Complaints are also reviewed by the Bureau's investigative staff. Thus, many of the Bureau's investigations and subsequent enforcement orders were triggered initially by a volume of consumer complaints against a particular company. The Bureau has processed over 550,000 complaints as of March 1, 2015.

The Bureau's web-based public database, launched in 2012, lists complaints about credit cards, mortgages, bank accounts, vehicle and other consumer loans, credit reporting, prepaid cards, and debt collection. If the Bureau finds a complaint is facially complete, it publishes it on the database after the company confirms a business relationship with the consumer, or 15 days after the company was provided with the complaint, whichever occurs first.

Complaint data currently published includes basic information, i.e., the company name, product type, consumer's zip code, and a general description of the complaint, for example, "billing dispute," "loan modification/foreclosure," or "transaction issue." The information can be sorted and searched by any of these variables. Thus, all complaints against a particular company can be instantly accessed. Narrative details provided by the consumer of the events leading up to the complaint, are not currently made public, but soon will be, according to the Statement.

The Bureau first proposed publishing narrative detail of consumer complaints in July 2014. Comments were accepted for 60 days thereafter. Not surprisingly, consumer groups favored the proposal, subject to the consumer's right to opt in to publication and removal of individual consumer information. Industry opposed it, asserting that publication of unverified consumer narratives could lead to erroneous conclusions, for example, portraying the complaints as validated by the Bureau, and cause unfair reputational damage. Companies also pointed out that laws restricting their rights to disclose consumer information would hamper their ability to adequately respond publicly.

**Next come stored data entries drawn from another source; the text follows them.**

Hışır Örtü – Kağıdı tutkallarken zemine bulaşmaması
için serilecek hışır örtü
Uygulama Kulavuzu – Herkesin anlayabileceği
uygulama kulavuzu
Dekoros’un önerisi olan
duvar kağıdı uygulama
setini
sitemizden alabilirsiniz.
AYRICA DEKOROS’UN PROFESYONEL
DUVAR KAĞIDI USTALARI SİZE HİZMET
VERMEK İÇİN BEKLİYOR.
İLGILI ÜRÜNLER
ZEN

The Bureau concluded in the Statement that publishing unstructured consumer narrative describing the events that led to the complaint, as well as company responses, would provide consumers with helpful information, improve transparency, and assist in the detection of destructive patterns of, for example, unfair or deceptive practices. To address privacy concerns, the narrative would not be published unless the consumer opts in and his or her personal information is scrubbed. Thus, the identity of the company subject to the complaint and the consumer's version of the events that led to it will be public, but the identity of the consumer will not.

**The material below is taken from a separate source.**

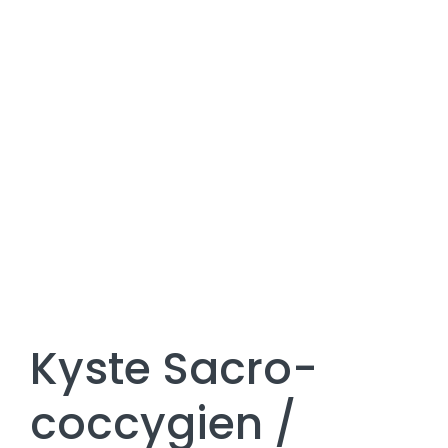
Kyste Sacro-
coccygien /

Companies will be permitted (but not required) to submit narrative responses to the complaint for publication, with the consumer's personally identifiable information removed. However, the Bureau acknowledged industry concerns that companies would be limited in their ability to provide unstructured responses with adequate detail by legal and business considerations, as well as laws such as Gramm-Leach Bliley and the Fair Credit Reporting Act. To accommodate these concerns, the Bureau intends to develop and provide a "finite list of structured responses" from which a company can choose, at its option, to serve as its public response to be shared on the database. The Bureau opined that giving companies the option to provide a structured response would relieve them of having to assess the level of detail to include in a narrative response while protecting consumer privacy, and reduce the reputational and legal risk of publishing a narrative.

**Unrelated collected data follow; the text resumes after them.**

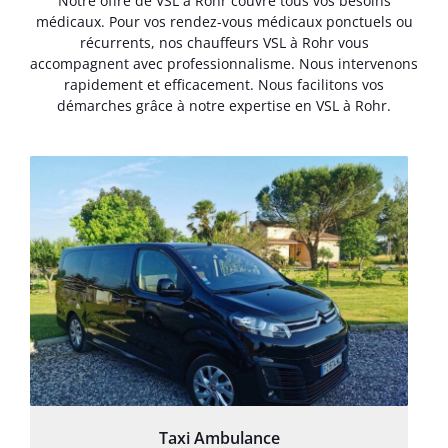
Notre offre de VSL à Rohr couvre tous vos besoins
médicaux. Pour vos rendez-vous médicaux ponctuels ou
récurrents, nos chauffeurs VSL à Rohr vous
accompagnent avec professionnalisme. Nous intervenons
rapidement et efficacement. Nous facilitons vos
démarches grâce à notre expertise en VSL à Rohr.
Taxi Ambulance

Thus, companies will have the option of providing both a private, to consumer, narrative response, and a public-facing structured response. The consumer narrative will not be published on the database until the company provides its public facing response, but no later than 60 days after the company receives the complaint.

According to the Statement, publication of narrative complaint data will not begin until 90 days after publication in the Federal Register. The Bureau will add the list of structured responses that companies may use for public responses to the secure web portal where they respond to complaints.